A health care service designed to prevent the need for health care looks radically different to the one we have today in the NHS.  Its focus is on registered populations receiving the inputs they need at the time they need them (not at the time they choose to present).  It means provider networks designed around population health need. It is affordable in today’s economic climate because the investment required in maintaining health is less than the saving achieved by having less ill health to treat. If we are serious about improving quality and reducing cost this is our only choice.
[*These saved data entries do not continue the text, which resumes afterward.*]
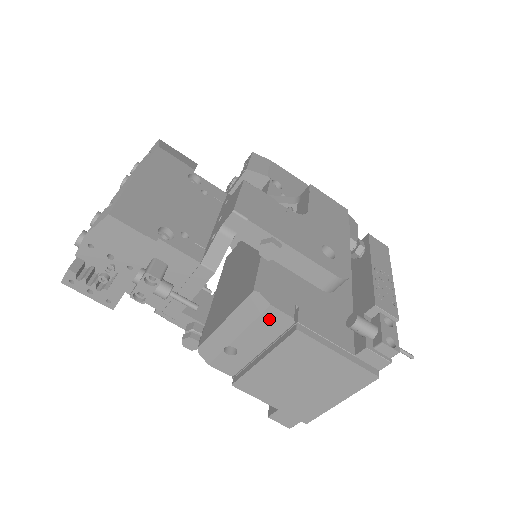
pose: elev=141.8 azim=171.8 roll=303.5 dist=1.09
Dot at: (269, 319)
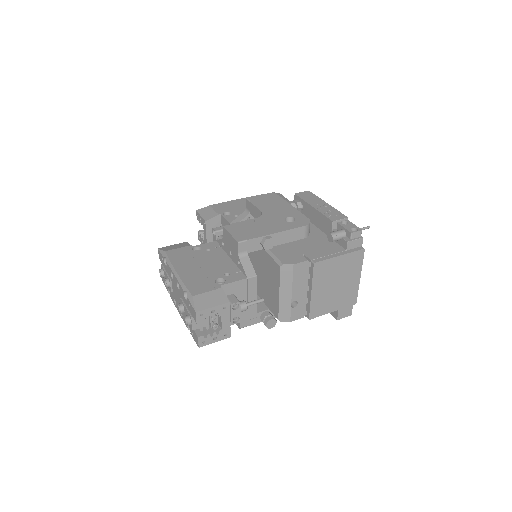
Dot at: (298, 272)
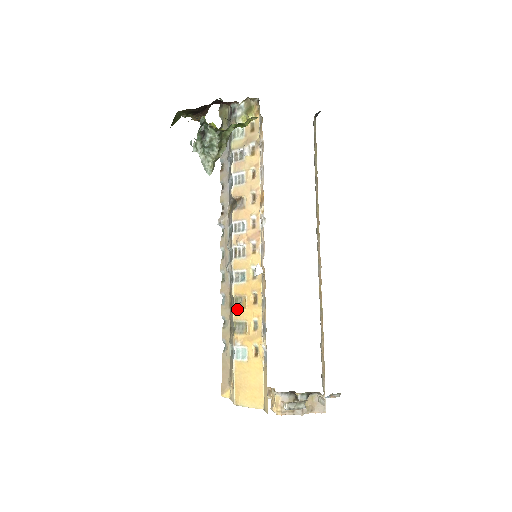
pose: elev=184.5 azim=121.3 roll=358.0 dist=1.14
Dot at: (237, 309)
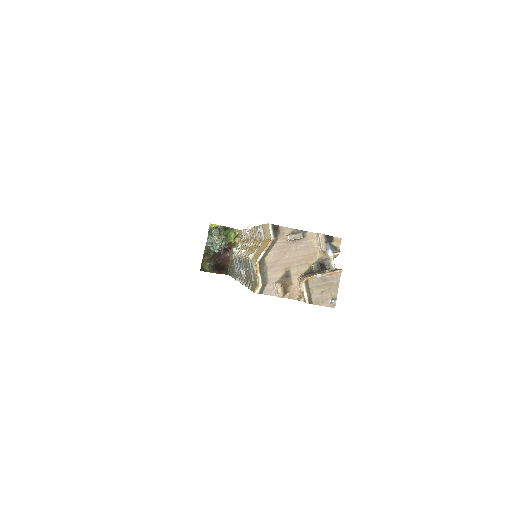
Dot at: (247, 256)
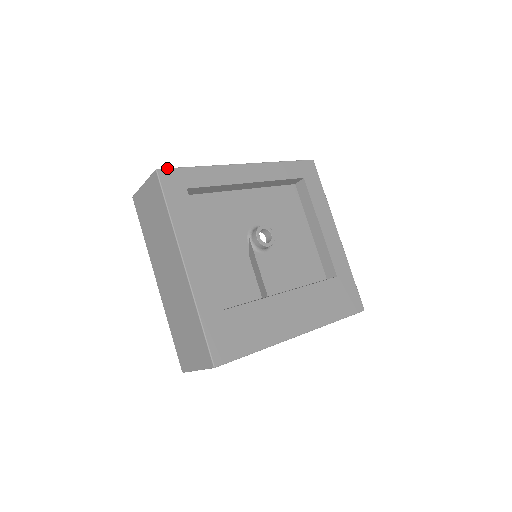
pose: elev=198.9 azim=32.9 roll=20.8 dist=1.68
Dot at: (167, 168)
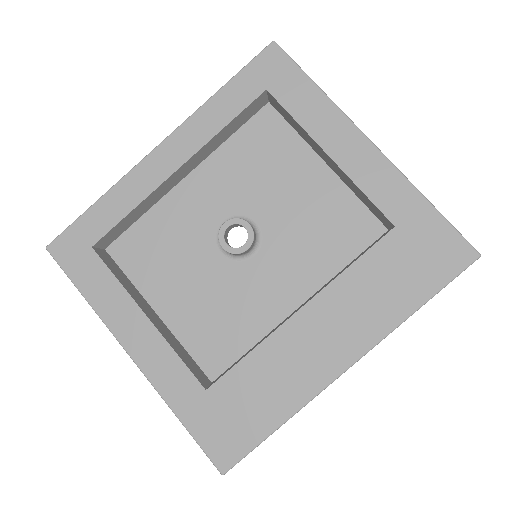
Dot at: (57, 236)
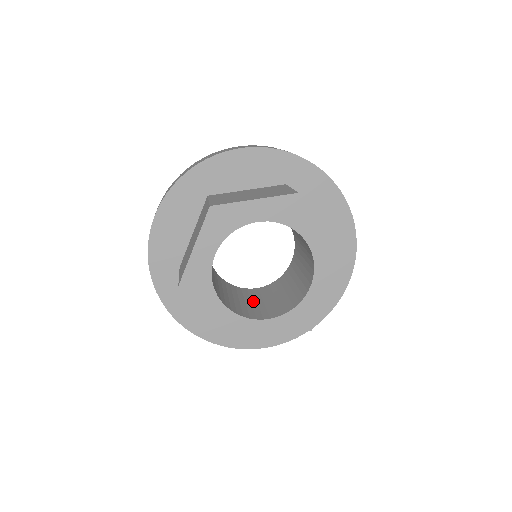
But what can CCGs do? A this stage we can only do three things.  First we can make it explicit that this is where we are going, in all our communication.  We need to drive the cultural change needed in our communities in their expectations of health care.  We can be clear 100% of the time that this change is needed.  Second we need to be honest that we will make mistakes as we set out on the journey.  We don’t know exactly how to achieve it, and we will need to test out different models. Some will work and some will not.  Third we need to set the expectation that the change we are describing will not be achieved overnight.  It will take us a decade, maybe longer, to figure out the answers.

But if we are clear on our goal, and keep our eyes fixed on it, it is a transformation that CCGs are uniquely placed to deliver.  Steve Berger would love the chance to try and implement his changes in the relatively simple environment of the NHS.  He would start dancing if he had a primary care system set up and capable to drive the change! He may or may not be successful in getting this to work in New York, and may even be stopped dead in his tracks by the election result on Tuesday, but there is nothing to stop CCGs making this happen in the NHS.